START Source data
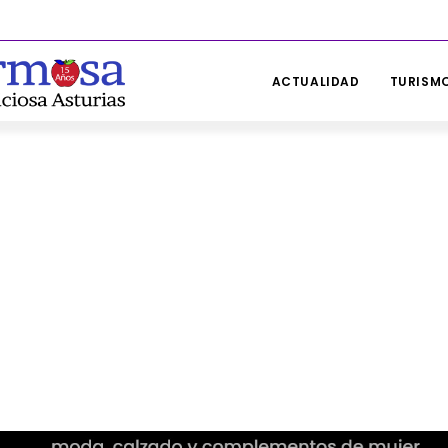
ACTUALIDAD
TURISMO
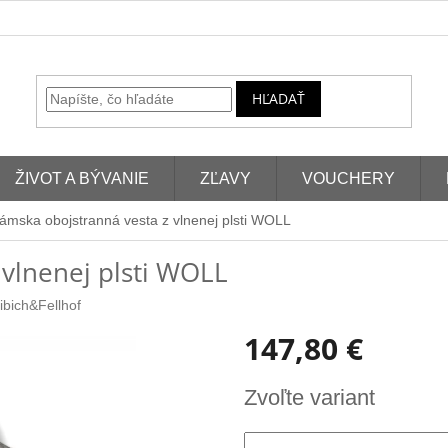
HĽADAŤ
ŽIVOT A BÝVANIE
ZĽAVY
VOUCHERY
ámska obojstranná vesta z vlnenej plsti WOLL
vlnenej plsti WOLL
ibich&Fellhof
147,80 €
Jednotková
Zvoľte variant
cena:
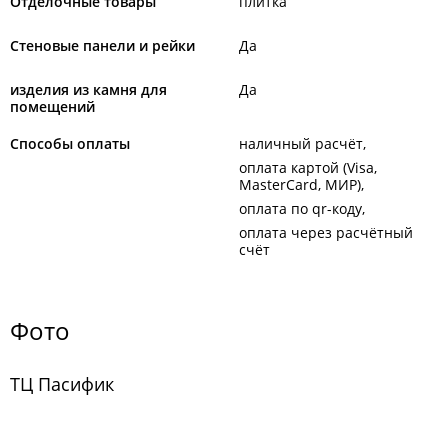
Отделочные товары
плитка
Стеновые панели и рейки
Да
изделия из камня для
Да
помещений
Способы оплаты
наличный расчёт
оплата картой (Visa,
MasterCard, МИР)
оплата по qr-коду
оплата через расчётный
счёт
Фото
ТЦ Пасифик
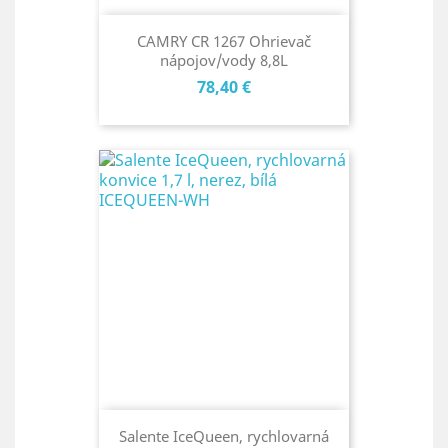
CAMRY CR 1267 Ohrievač
nápojov/vody 8,8L
Cena
78,40 €
Salente IceQueen, rychlovarná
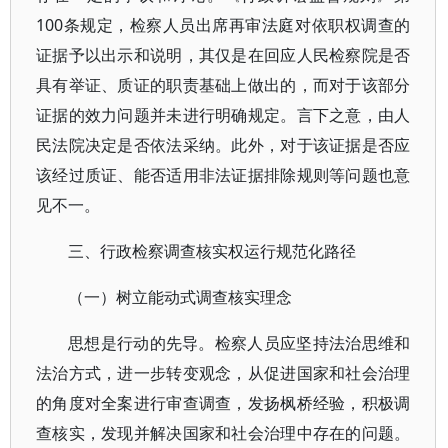
100条规定，检察人员出席再审法庭对依职权调查的
证据予以出示和说明，其仅是在回应人民检察院是否
具有举证、质证的职责基础上做出的，而对于该部分
证据的效力问题并未进行明确规定。言下之意，由人
民法院决定是否依法采纳。此外，对于该证据是否应
该经过质证、能否适用非法证据排除规则等问题也意
见不一。
三、行政检察调查核实权运行规范化路径
（一）树立能动式调查核实理念
思想是行动的先导。检察人员应坚持法治思维和
法治方式，进一步转变观念，从促进国家和社会治理
的角度对全案进行审查调查，发扬枫桥经验，积极调
查核实，发现并解决国家和社会治理中存在的问题。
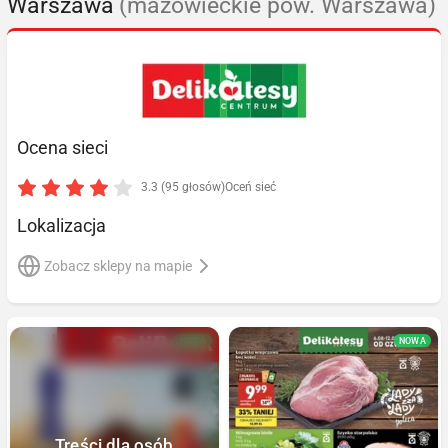
Warszawa
(mazowieckie pow. Warszawa)
Ocena sieci
3.3 (95 głosów)
Oceń sieć
Lokalizacja
Zobacz sklepy na mapie
NOWA
NOWA
Treści dla osób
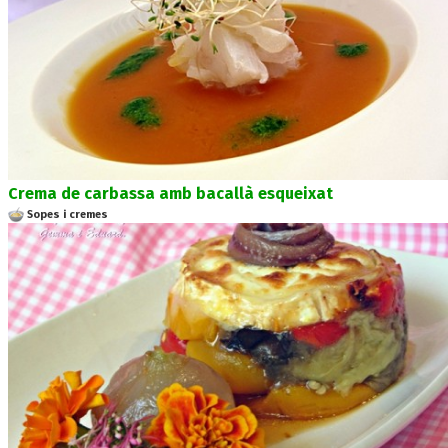
Crema de carbassa amb bacallà esqueixat
Sopes i cremes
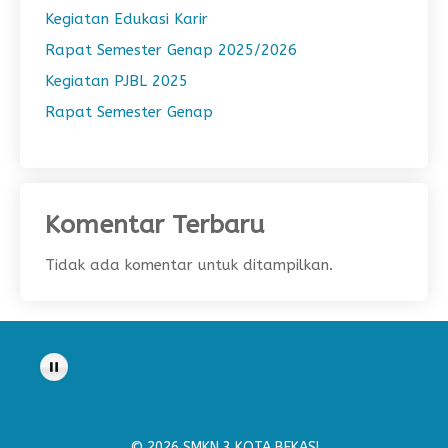
Kegiatan Edukasi Karir
Rapat Semester Genap 2025/2026
Kegiatan PJBL 2025
Rapat Semester Genap
Komentar Terbaru
Tidak ada komentar untuk ditampilkan.
© 2026 SMKN 3 KOTA BEKASI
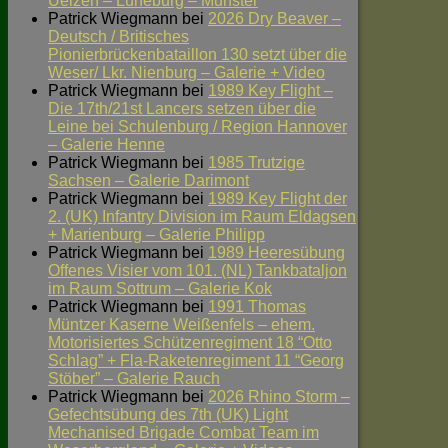
Uelzen – Lüneburg – Munster
Patrick Wiegmann
bei
2026 Dry Beaver –
Deutsch / Britisches
Pionierbrückenbataillon 130 setzt über die
Weser/ Lkr. Nienburg – Galerie + Video
Patrick Wiegmann
bei
1989 Key Flight –
Die 17th/21st Lancers setzen über die
Leine bei Schulenburg / Region Hannover
– Galerie Henne
Patrick Wiegmann
bei
1985 Trutzige
Sachsen – Galerie Darimont
Patrick Wiegmann
bei
1989 Key Flight der
2. (UK) Infantry Division im Raum Eldagsen
+ Marienburg – Galerie Philipp
Patrick Wiegmann
bei
1989 Heeresübung
Offenes Visier vom 101. (NL) Tankbataljon
im Raum Sottrum – Galerie Kok
Patrick Wiegmann
bei
1991 Thomas
Müntzer Kaserne Weißenfels – ehem.
Motorisiertes Schützenregiment 18 “Otto
Schlag” + Fla-Raketenregiment 11 “Georg
Stöber” – Galerie Rauch
Patrick Wiegmann
bei
2026 Rhino Storm –
Gefechtsübung des 7th (UK) Light
Mechanised Brigade Combat Team im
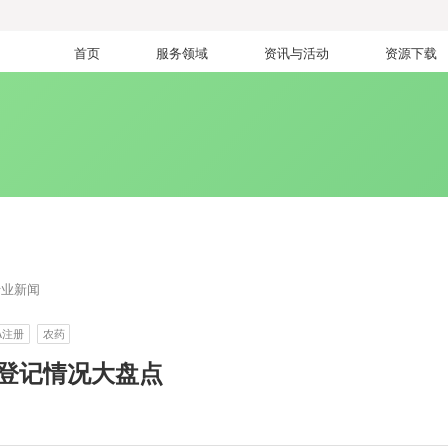
首页
服务领域
资讯与活动
资源下载
行业新闻
A注册
农药
药登记情况大盘点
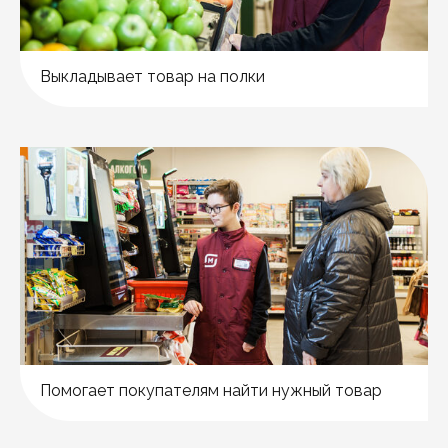
Выкладывает товар на полки
Помогает покупателям найти нужный товар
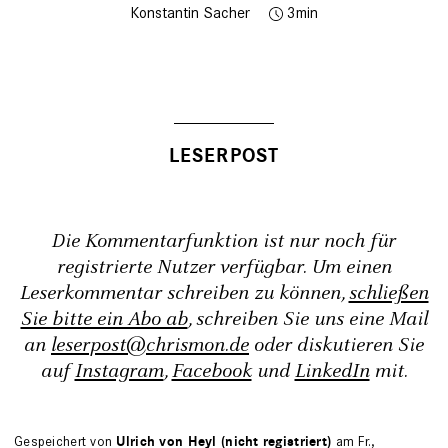
Konstantin Sacher
3
Die Kommentarfunktion ist nur noch für
registrierte Nutzer verfügbar. Um einen
Leserkommentar schreiben zu können,
schließen
Sie bitte ein Abo ab
, schreiben Sie uns eine Mail
an
leserpost@chrismon.de
oder diskutieren Sie
auf
Instagram
,
Facebook
und
LinkedIn
mit.
Gespeichert von
Ulrich von Heyl (nicht registriert)
am Fr.,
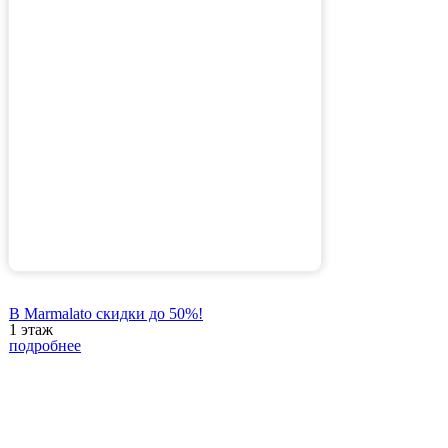
В Marmalato скидки до 50%!
1 этаж
подробнее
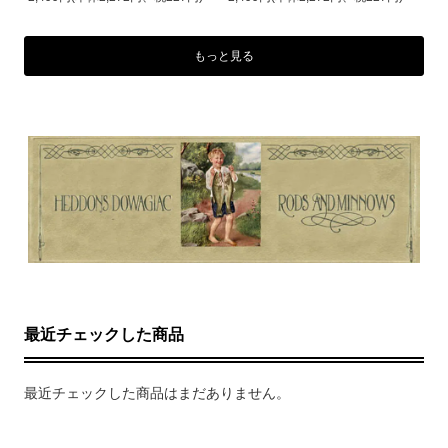
もっと見る
最近チェックした商品
最近チェックした商品はまだありません。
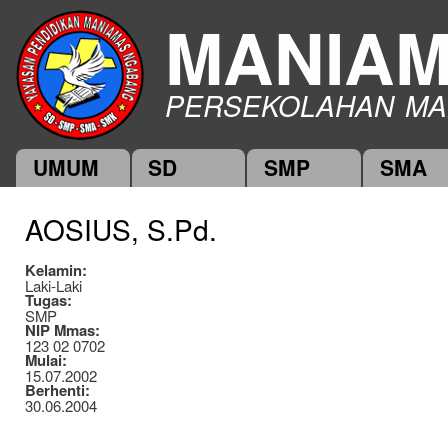
Ski
MANIA
mai
con
PERSEKOLAHAN MA
UMUM
SD
SMP
SMA
Main menu
AOSIUS, S.Pd.
Kelamin:
Laki-Laki
Tugas:
SMP
NIP Mmas:
123 02 0702
Mulai:
15.07.2002
Berhenti:
30.06.2004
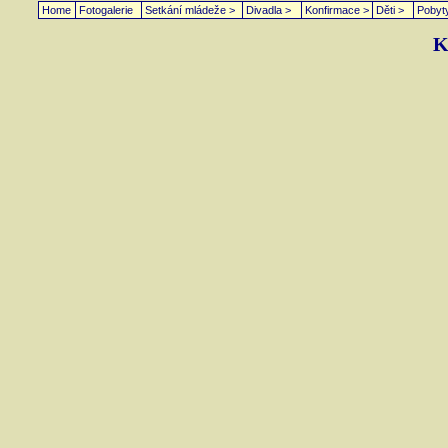
Home
Fotogalerie
Setkání mládeže >
Divadla >
Konfirmace >
Děti >
Pobyt
K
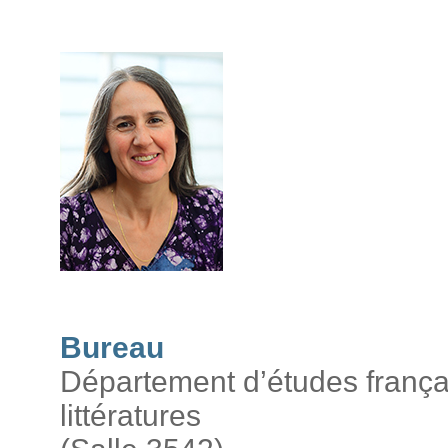
Bureau
Département d’études frança
littératures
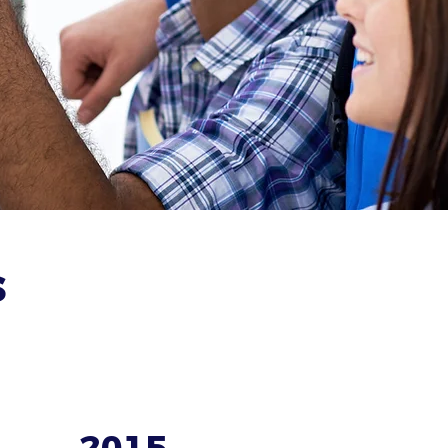
s
2015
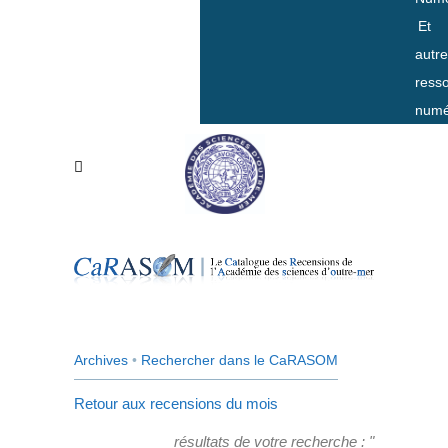
Et
autr
ress
numé
Archives
•
Rechercher dans le CaRASOM
Retour aux recensions du mois
résultats de votre recherche : "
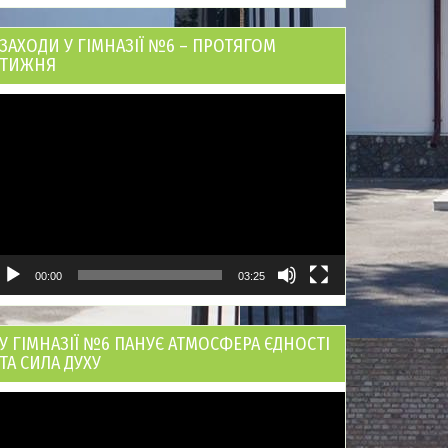
ЗАХОДИ У ГІМНАЗІЇ №6 – ПРОТЯГОМ
ТИЖНЯ
ідеопрогравач
00:00
03:25
У ГІМНАЗІЇ №6 ПАНУЄ АТМОСФЕРА ЄДНОСТІ
ТА СИЛА ДУХУ
ідеопрогравач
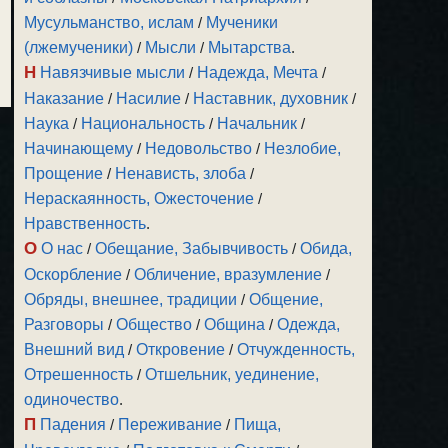
Мусульманство, ислам
/
Мученики
(лжемученики)
/
Мысли
/
Мытарства
.
Н
Навязчивые мысли
/
Надежда, Мечта
/
Наказание
/
Насилие
/
Наставник, духовник
/
Наука
/
Национальность
/
Начальник
/
Начинающему
/
Недовольство
/
Незлобие,
Прощение
/
Ненависть, злоба
/
Нераскаянность, Ожесточение
/
Нравственность
.
О
О нас
/
Обещание, Забывчивость
/
Обида,
Оскорбление
/
Обличение, вразумление
/
Обряды, внешнее, традиции
/
Общение,
Разговоры
/
Общество
/
Община
/
Одежда,
Внешний вид
/
Откровение
/
Отчужденность,
Отрешенность
/
Отшельник, уединение,
одиночество
.
П
Падения
/
Переживание
/
Пища,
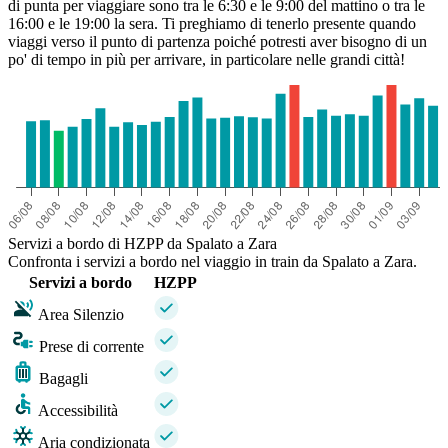
di punta per viaggiare sono tra le 6:30 e le 9:00 del mattino o tra le
16:00 e le 19:00 la sera. Ti preghiamo di tenerlo presente quando
viaggi verso il punto di partenza poiché potresti aver bisogno di un
po' di tempo in più per arrivare, in particolare nelle grandi città!
Servizi a bordo di HZPP da Spalato a Zara
Confronta i servizi a bordo nel viaggio in train da Spalato a Zara.
Servizi a bordo
HZPP
Area Silenzio
Prese di corrente
Bagagli
Accessibilità
Aria condizionata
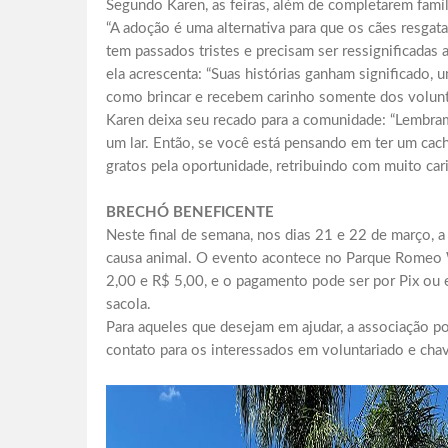
Segundo Karen, as feiras, além de completarem famíl
“A adoção é uma alternativa para que os cães resgat
tem passados tristes e precisam ser ressignificadas 
ela acrescenta: “Suas histórias ganham significado, 
como brincar e recebem carinho somente dos voluntá
Karen deixa seu recado para a comunidade: “Lembr
um lar. Então, se você está pensando em ter um cac
gratos pela oportunidade, retribuindo com muito carin
BRECHÓ BENEFICENTE
Neste final de semana, nos dias 21 e 22 de março,
causa animal. O evento acontece no Parque Romeo W
2,00 e R$ 5,00, e o pagamento pode ser por Pix ou 
sacola.
Para aqueles que desejam em ajudar, a associação po
contato para os interessados em voluntariado e c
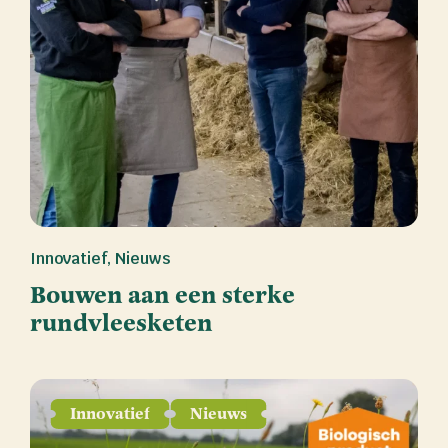
Innovatief
,
Nieuws
Bouwen aan een sterke
rundvleesketen
Innovatief
Nieuws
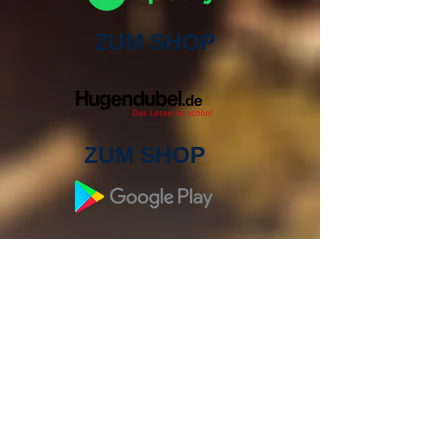
ZUM SHOP
ZUM SHOP
ZUM SHOP
ZUM SHOP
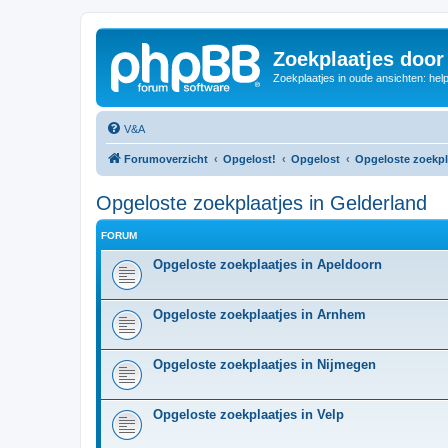
Zoekplaatjes door
Zoekplaatjes in oude ansichten: hel
V&A
Forumoverzicht
Opgelost!
Opgelost
Opgeloste zoekpl
Opgeloste zoekplaatjes in Gelderland
FORUM
Opgeloste zoekplaatjes in Apeldoorn
Opgeloste zoekplaatjes in Arnhem
Opgeloste zoekplaatjes in Nijmegen
Opgeloste zoekplaatjes in Velp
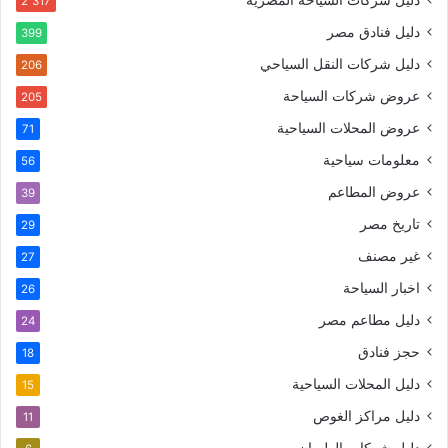
2٬317
دليل فنادق مصر
399
دليل شركات النقل السياحي
206
عروض شركات السياحة
205
عروض المحلات السياحية
71
معلومات سياحية
56
عروض المطاعم
39
تاريخ مصر
29
غير مصنف
27
اخبار السياحة
26
دليل مطاعم مصر
24
حجز فنادق
18
دليل المحلات السياحية
15
دليل مراكز الغوص
11
دليل شركات الطيران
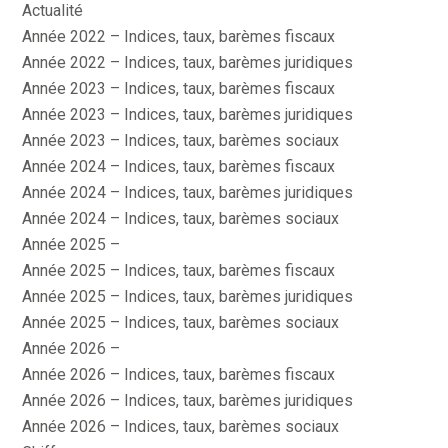
Actualité
Année 2022 – Indices, taux, barèmes fiscaux
Année 2022 – Indices, taux, barèmes juridiques
Année 2023 – Indices, taux, barèmes fiscaux
Année 2023 – Indices, taux, barèmes juridiques
Année 2023 – Indices, taux, barèmes sociaux
Année 2024 – Indices, taux, barèmes fiscaux
Année 2024 – Indices, taux, barèmes juridiques
Année 2024 – Indices, taux, barèmes sociaux
Année 2025 –
Année 2025 – Indices, taux, barèmes fiscaux
Année 2025 – Indices, taux, barèmes juridiques
Année 2025 – Indices, taux, barèmes sociaux
Année 2026 –
Année 2026 – Indices, taux, barèmes fiscaux
Année 2026 – Indices, taux, barèmes juridiques
Année 2026 – Indices, taux, barèmes sociaux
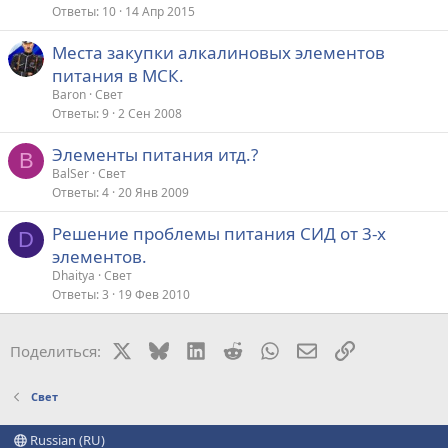
Ответы
10
14 Апр 2015
Места закупки алкалиновых элементов
питания в МСК.
Baron
Свет
Ответы
9
2 Сен 2008
Элементы питания итд.?
B
BalSer
Свет
Ответы
4
20 Янв 2009
Решение проблемы питания СИД от 3-х
D
элементов.
Dhaitya
Свет
Ответы
3
19 Фев 2010
X
Bluesky
LinkedIn
Reddit
WhatsApp
Электронная поч
Ссылка
Поделиться:
Свет
Russian (RU)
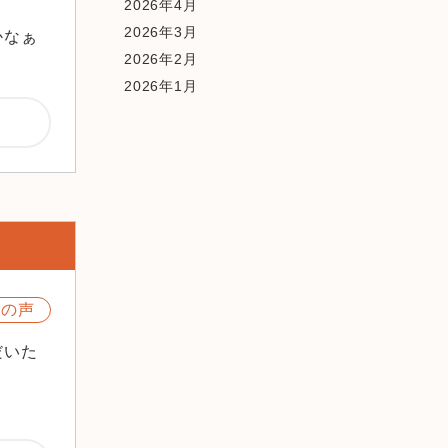
2026年4月
2026年3月
かなぁ
2026年2月
2026年1月
2025年12月
2025年10月
2025年9月
2025年8月
2025年7月
2025年6月
2025年5月
2025年2月
様の声
2025年1月
だいた
2024年12月
2024年11月
2024年10月
2024年9月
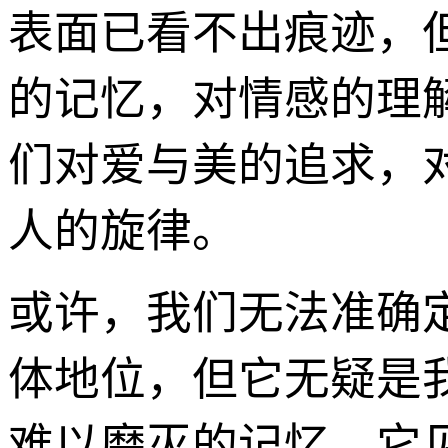
表面已看不出痕迹，
的记忆，对情感的理
们对爱与美的追求，
人的旋律。
或许，我们无法准确定
体地位，但它无疑是
难以磨灭的记忆。它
END Source data
_To do_
Determine the number of lines in the data that include the word "оплата", and provide that number without comment.

_Exercise response_
3